<<<<

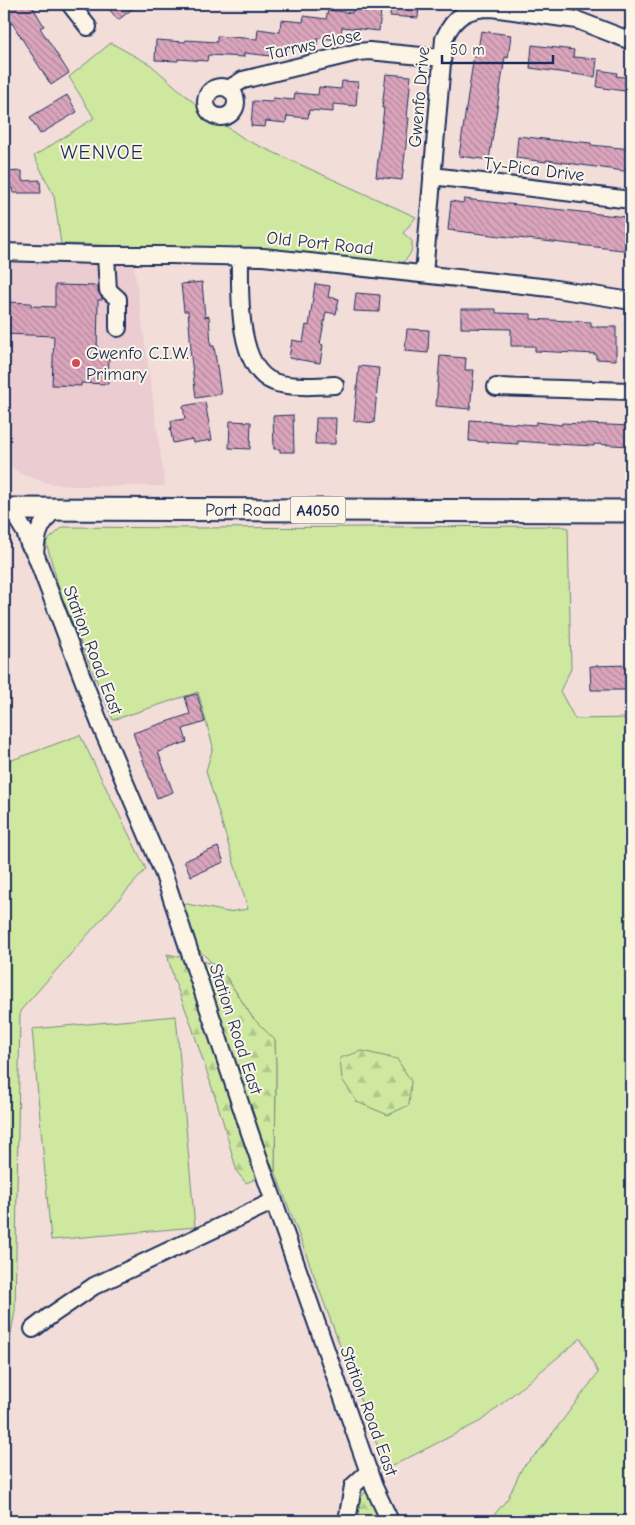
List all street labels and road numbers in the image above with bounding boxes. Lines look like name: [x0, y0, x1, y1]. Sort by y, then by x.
street label: Tarrws Close: [265, 24, 363, 65]
street label: Gwenfo Drive: [405, 46, 434, 148]
street label: Ty-Pica Drive: [482, 153, 586, 186]
street label: Old Port Road: [266, 227, 374, 260]
road number: A4050: [290, 496, 346, 524]
street label: Port Road: [205, 500, 281, 521]
street label: Station Road East: [58, 583, 127, 718]
street label: Station Road East: [204, 961, 267, 1098]
street label: Station Road East: [335, 1344, 402, 1480]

>>>>

Work request. A faithful, word-for-word copy of the records above, pictures left out, is the answer.

Answer space.
List all street labels and road numbers in the image above with bounding boxes. Lines look like name: [x0, y0, x1, y1]. Sort by y, then by x.
street label: Tarrws Close: [265, 24, 363, 65]
street label: Gwenfo Drive: [405, 46, 434, 148]
street label: Ty-Pica Drive: [482, 153, 586, 186]
street label: Old Port Road: [266, 227, 374, 260]
road number: A4050: [290, 496, 346, 524]
street label: Port Road: [205, 500, 281, 521]
street label: Station Road East: [58, 583, 127, 718]
street label: Station Road East: [204, 961, 267, 1098]
street label: Station Road East: [335, 1344, 402, 1480]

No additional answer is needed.